Em "Os Lusíadas", Luis de Camões descreve dois fenômenos naturais que presenciou durante as viagens por mar e que o marcaram particularmente.
Segundo ele, na altura, eram sobretudo considerados relatos fantasiosos dos marinheiros, de tão incríveis que pareciam. Camões, deixando expressivamente narrado o espanto que lhe causa presenciar tais fenômenos, insiste em dois pontos. Um é que os viu com os próprios olhos - e que "não presume que os olhos o enganem". O outro é que "os sábios" procurem uma explicação. E sugere que o procurem nos livros dos filósofos antigos porque estes também o deviam ter presenciado.
Mas na altura não havia mesmo explicação. Estávamos no limiar da revolução cientifica e muita coisa estava ainda muito longe de ser compreendida.

> [Material de estudo]:
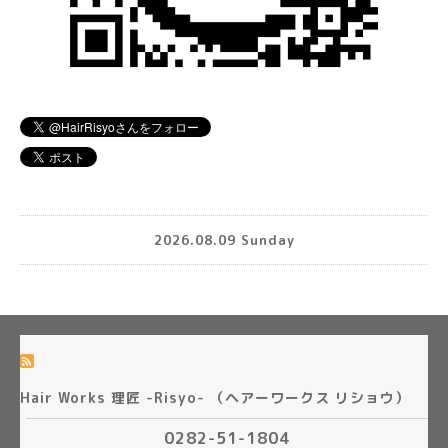
2026.08.09 Sunday
Hair Works 理匠 -Risyo- （ヘアーワークス リショウ）
0282-51-1804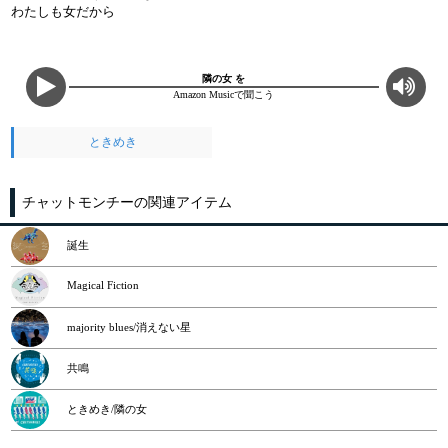
わたしも女だから
隣の女 を
Amazon Musicで聞こう
ときめき
チャットモンチーの関連アイテム
誕生
Magical Fiction
majority blues/消えない星
共鳴
ときめき/隣の女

> [Enunciado]: Segundo o extrato sobre Camões, por que ele sugere que os sábios busquem a explicação nos livros dos filósofos antigos? Responda em uma ou duas frases.

> [Resposta]: Porque, segundo Camões, os filósofos antigos também deviam ter presenciado esses mesmos fenômenos naturais.